═══ PROVIDED DATA ═══

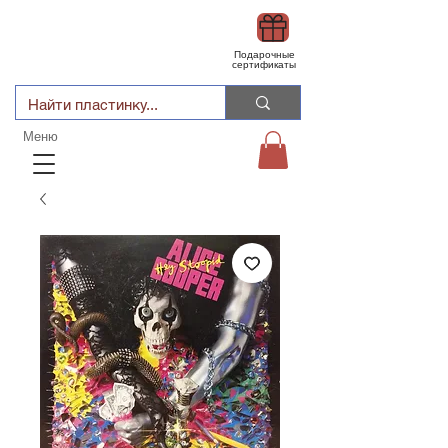
Подарочные
сертификаты
Меню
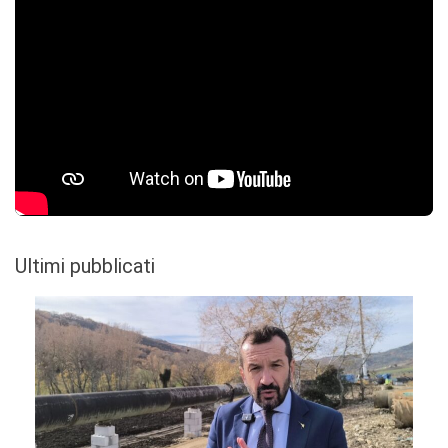
Ultimi pubblicati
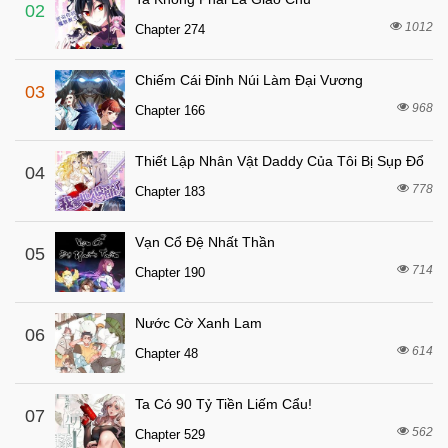
6 tháng trước
Chapter 56
02
1012
Chapter 274
6 tháng trước
Chapter 55
7 tháng trước
Chapter 54
Chiếm Cái Đỉnh Núi Làm Đại Vương
03
7 tháng trước
Chapter 53
968
Chapter 166
7 tháng trước
Chapter 52
Thiết Lập Nhân Vật Daddy Của Tôi Bị Sụp Đổ
7 tháng trước
04
Chapter 51
778
Chapter 183
7 tháng trước
Chapter 50.1
7 tháng trước
Chapter 50
Vạn Cổ Đệ Nhất Thần
05
7 tháng trước
714
Chapter 49
Chapter 190
7 tháng trước
Chapter 48
Nước Cờ Xanh Lam
06
7 tháng trước
Chapter 47
614
Chapter 48
7 tháng trước
Chapter 46
7 tháng trước
Chapter 45
Ta Có 90 Tỷ Tiền Liếm Cẩu!
07
562
7 tháng trước
Chapter 529
Chapter 44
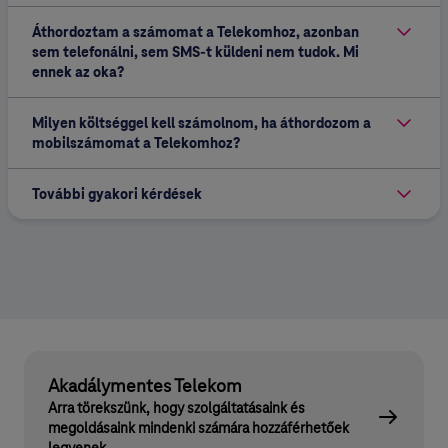
Áthordoztam a számomat a Telekomhoz, azonban
sem telefonálni, sem SMS-t küldeni nem tudok. Mi
ennek az oka?
Milyen költséggel kell számolnom, ha áthordozom a
mobilszámomat a Telekomhoz?
További gyakori kérdések
Akadálymentes Telekom
Arra törekszünk, hogy szolgáltatásaink és
megoldásaink mindenki számára hozzáférhetőek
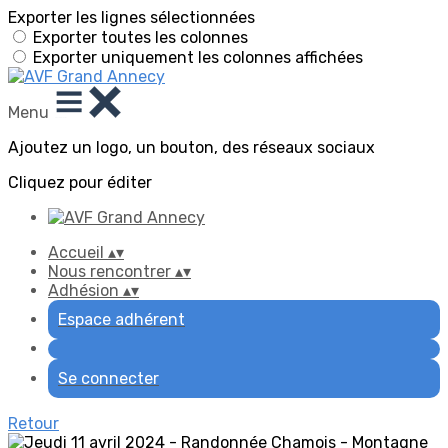
Exporter les lignes sélectionnées
Exporter toutes les colonnes
Exporter uniquement les colonnes affichées
Menu
Ajoutez un logo, un bouton, des réseaux sociaux
Cliquez pour éditer
Accueil
▴
▾
Nous rencontrer
▴
▾
Adhésion
▴
▾
Espace adhérent
Se connecter
Retour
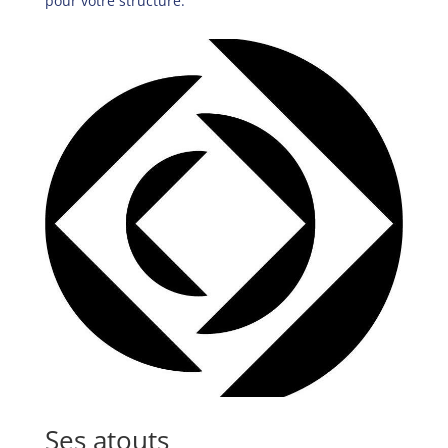
pour votre structure.
Ses atouts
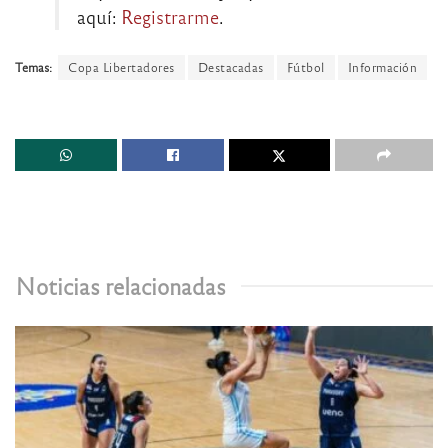
aquí:
Registrarme
.
Temas:
Copa Libertadores
Destacadas
Fútbol
Información
Noticias relacionadas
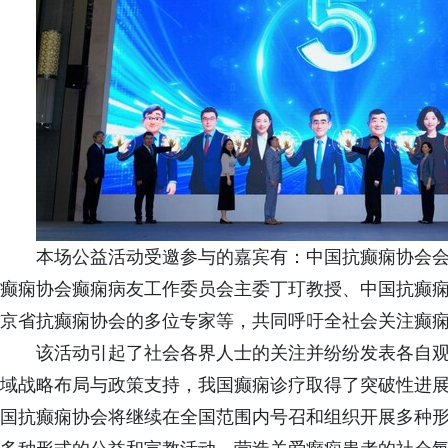
本场公益活动受邀参与的嘉宾有：中国抗癫痫协会
癫痫协会癫痫病友工作委员会主委丁玎教授、中国抗癫
京省抗癫痫协会的多位专家等，共同呼吁全社会关注癫
该活动引起了社会各界人士的关注并纷纷发表各自
域战略布局与政策支持，我国癫痫诊疗取得了突破性进展，
国抗癫痫协会将继续在全国范围内号召和组织开展多种形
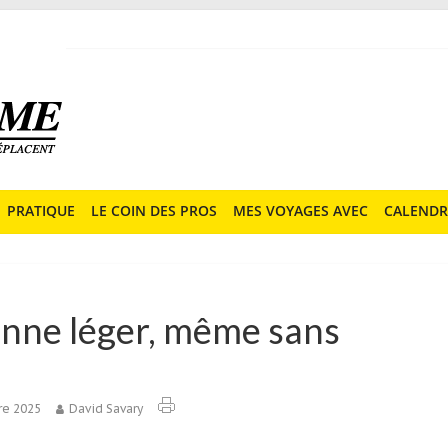
PRATIQUE
LE COIN DES PROS
MES VOYAGES AVEC
CALENDR
onne léger, même sans
re 2025
David Savary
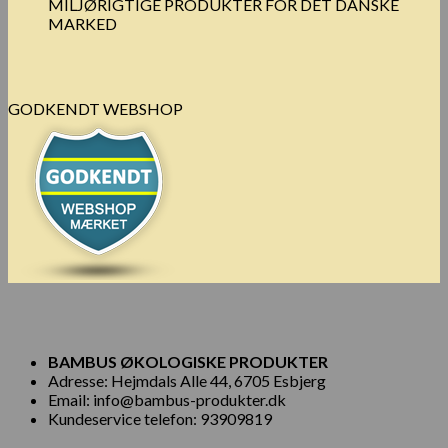
MILJØRIGTIGE PRODUKTER FOR DET DANSKE
MARKED
GODKENDT WEBSHOP
BAMBUS ØKOLOGISKE PRODUKTER
Adresse: Hejmdals Alle 44, 6705 Esbjerg
Email: info@bambus-produkter.dk
Kundeservice telefon: 93909819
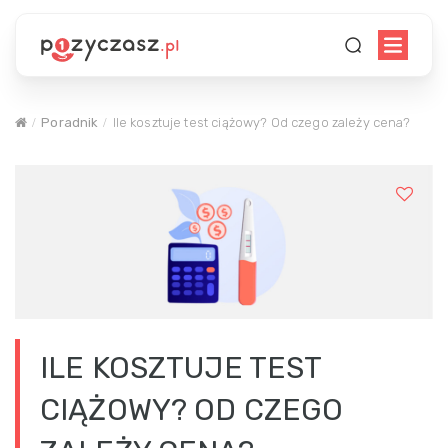
Poradnik
Ile kosztuje test ciążowy? Od czego zależy cena?
ILE KOSZTUJE TEST
CIĄŻOWY? OD CZEGO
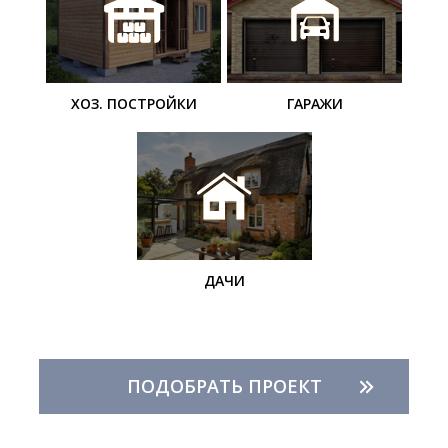
ХОЗ. ПОСТРОЙКИ
ГАРАЖИ
ДАЧИ
ПОДОБРАТЬ ПРОЕКТ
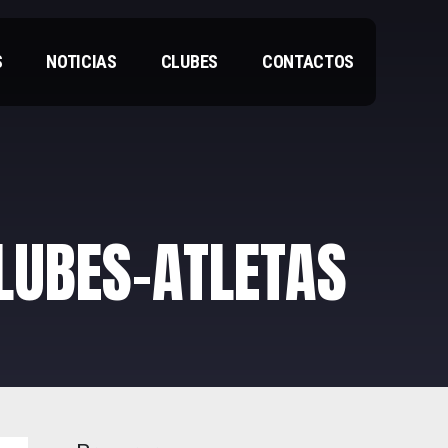
S
NOTICIAS
CLUBES
CONTACTOS
LUBES-ATLETAS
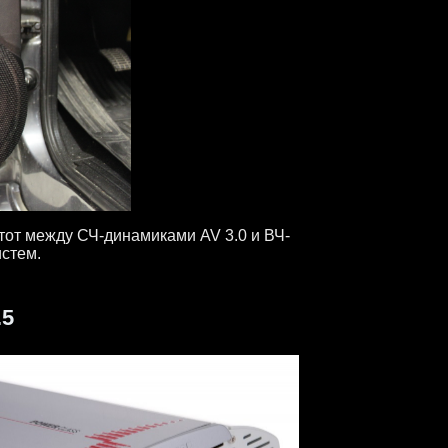
тот между СЧ-динамиками AV 3.0 и ВЧ-
истем.
.5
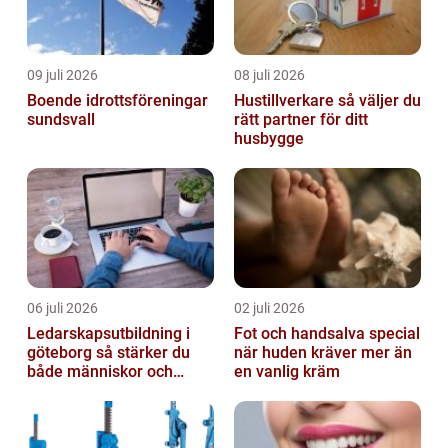
09 juli 2026
08 juli 2026
Boende idrottsföreningar
Hustillverkare så väljer du
sundsvall
rätt partner för ditt
husbygge
06 juli 2026
02 juli 2026
Ledarskapsutbildning i
Fot och handsalva special
göteborg så stärker du
när huden kräver mer än
både människor och
en vanlig kräm
resultat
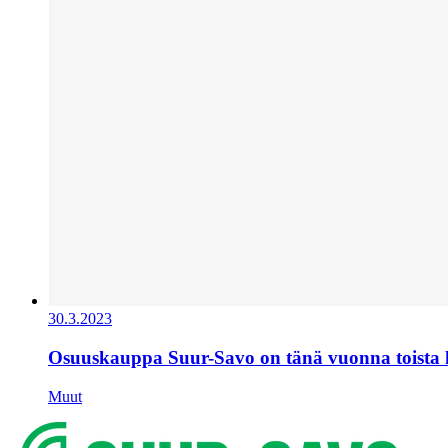
30.3.2023
Osuuskauppa Suur-Savo on tänä vuonna toista
Muut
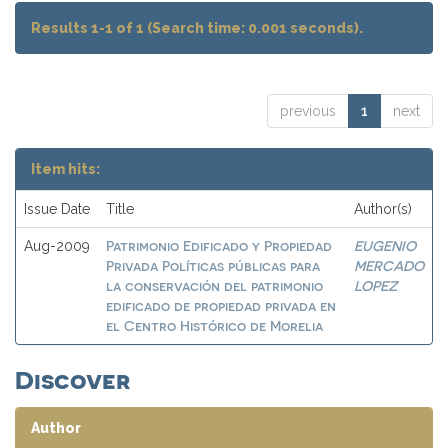
Results 1-1 of 1 (Search time: 0.001 seconds).
previous
1
next
Item hits:
Issue Date
Title
Author(s)
Patrimonio Edificado y Propiedad
EUGENIO
Aug-2009
Privada Políticas públicas para
MERCADO
la conservación del patrimonio
LOPEZ
edificado de propiedad privada en
el Centro Histórico de Morelia
Discover
Author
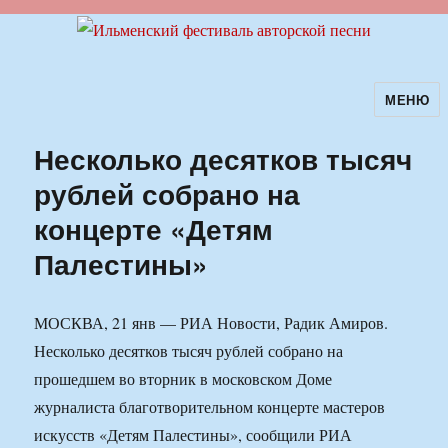
МЕНЮ
Ильменский фестиваль авторской
песни
Несколько десятков тысяч
рублей собрано на
концерте «Детям
Палестины»
МОСКВА, 21 янв — РИА Новости, Радик Амиров.
Несколько десятков тысяч рублей собрано на
прошедшем во вторник в московском Доме
журналиста благотворительном концерте мастеров
искусств «Детям Палестины», сообщили РИА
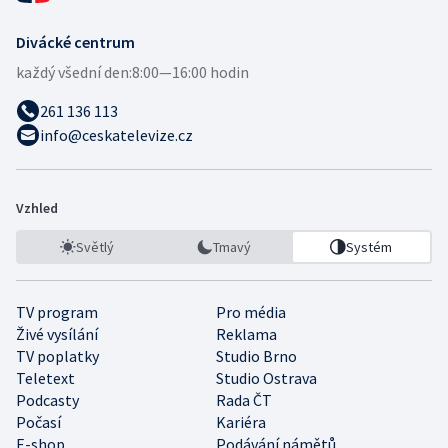
Divácké centrum
každý všední den:
8:00—16:00 hodin
261 136 113
info@ceskatelevize.cz
Vzhled
Světlý
Tmavý
Systém
TV program
Pro média
Živé vysílání
Reklama
TV poplatky
Studio Brno
Teletext
Studio Ostrava
Podcasty
Rada ČT
Počasí
Kariéra
E-shop
Podávání námětů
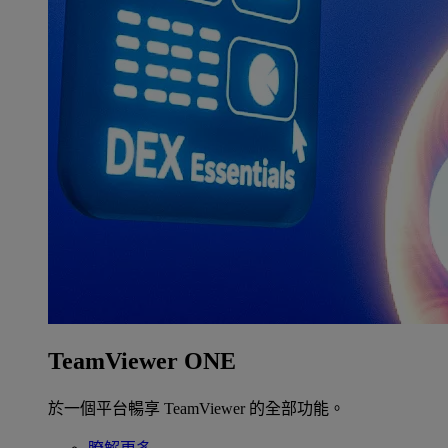
TeamViewer ONE
於一個平台暢享 TeamViewer 的全部功能。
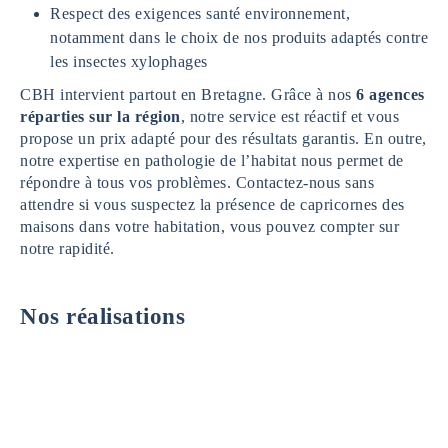
Respect des exigences santé environnement,
notamment dans le choix de nos produits adaptés contre
les insectes xylophages
CBH intervient partout en Bretagne. Grâce à nos
6 agences
réparties sur la région
, notre service est réactif et vous
propose un prix adapté pour des résultats garantis. En outre,
notre expertise en pathologie de l’habitat nous permet de
répondre à tous vos problèmes. Contactez-nous sans
attendre si vous suspectez la présence de capricornes des
maisons dans votre habitation, vous pouvez compter sur
notre rapidité.
Nos réalisations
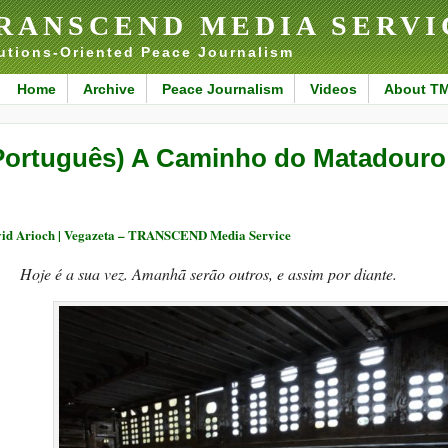
RANSCEND MEDIA SERVI
utions-Oriented Peace Journalism
Home
Archive
Peace Journalism
Videos
About T
Português) A Caminho do Matadouro
id Arioch | Vegazeta – TRANSCEND Media Service
Hoje é a sua vez. Amanhã serão outros, e assim por diante.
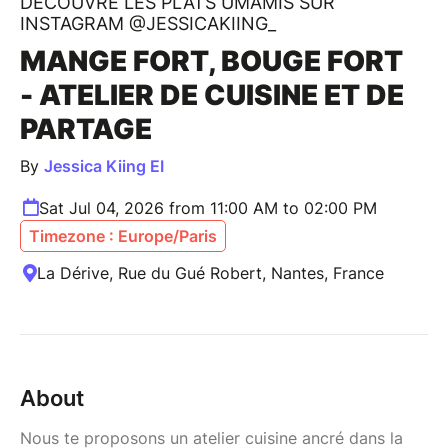
DÉCOUVRE LES PLATS UMAMIS SUR
INSTAGRAM @JESSICAKIING_
MANGE FORT, BOUGE FORT
- ATELIER DE CUISINE ET DE
PARTAGE
By
Jessica Kiing EI
Sat Jul 04, 2026 from 11:00 AM to 02:00 PM
Timezone : Europe/Paris
La Dérive, Rue du Gué Robert, Nantes, France
About
Nous te proposons un atelier cuisine ancré dans la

═══

JOB ITEM: Using the records above, print exactly the lines between the ones containing "Respect des exigences" and "id Arioch |", inclusive, and nothing else; no pictures.

WRITTEN RESPONSE:
Respect des exigences santé environnement,
notamment dans le choix de nos produits adaptés contre
les insectes xylophages
CBH intervient partout en Bretagne. Grâce à nos
6 agences
réparties sur la région
, notre service est réactif et vous
propose un prix adapté pour des résultats garantis. En outre,
notre expertise en pathologie de l’habitat nous permet de
répondre à tous vos problèmes. Contactez-nous sans
attendre si vous suspectez la présence de capricornes des
maisons dans votre habitation, vous pouvez compter sur
notre rapidité.
Nos réalisations
RANSCEND MEDIA SERVI
utions-Oriented Peace Journalism
Home
Archive
Peace Journalism
Videos
About T
Português) A Caminho do Matadouro
id Arioch | Vegazeta – TRANSCEND Media Service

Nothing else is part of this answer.